Data entries:
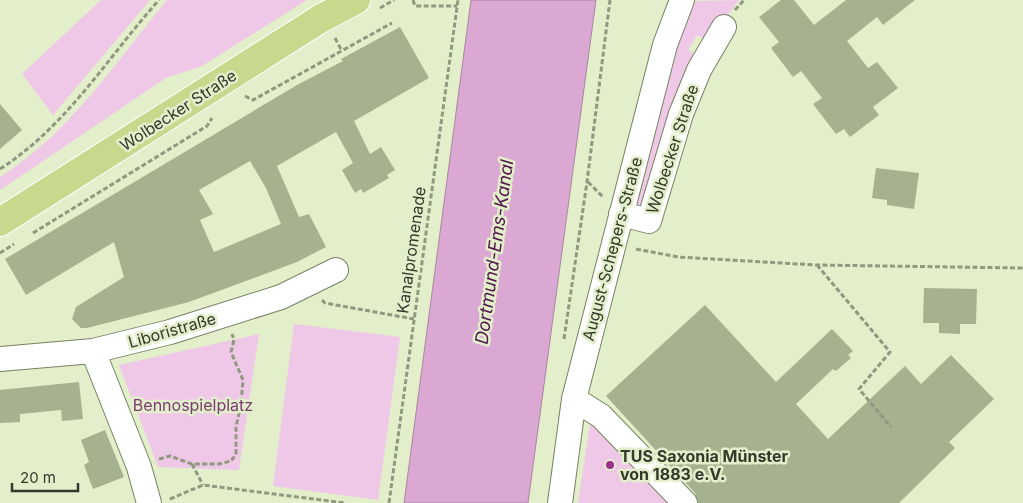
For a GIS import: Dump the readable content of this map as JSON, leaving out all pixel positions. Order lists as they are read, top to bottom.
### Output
{
  "streets": {
    "main road": ["Wolbecker Straße"],
    "street": ["August-Schepers-Straße", "Liboristraße"],
    "path": ["Kanalpromenade"]
  },
  "crossings": [
    ["Wolbecker Straße", "August-Schepers-Straße"]
  ],
  "water": ["Dortmund-Ems-Kanal"],
  "parks": ["Bennospielplatz"],
  "places": ["TUS Saxonia Münster von 1883 e.V."],
  "scale_bar": "20 m"
}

INSTRUCTIONS FOR THE TASK: Write out each entry exactly, images excluded.

TASK SOLUTION:
For a GIS import: Dump the readable content of this map as JSON, leaving out all pixel positions. Order lists as they are read, top to bottom.
### Output
{
  "streets": {
    "main road": ["Wolbecker Straße"],
    "street": ["August-Schepers-Straße", "Liboristraße"],
    "path": ["Kanalpromenade"]
  },
  "crossings": [
    ["Wolbecker Straße", "August-Schepers-Straße"]
  ],
  "water": ["Dortmund-Ems-Kanal"],
  "parks": ["Bennospielplatz"],
  "places": ["TUS Saxonia Münster von 1883 e.V."],
  "scale_bar": "20 m"
}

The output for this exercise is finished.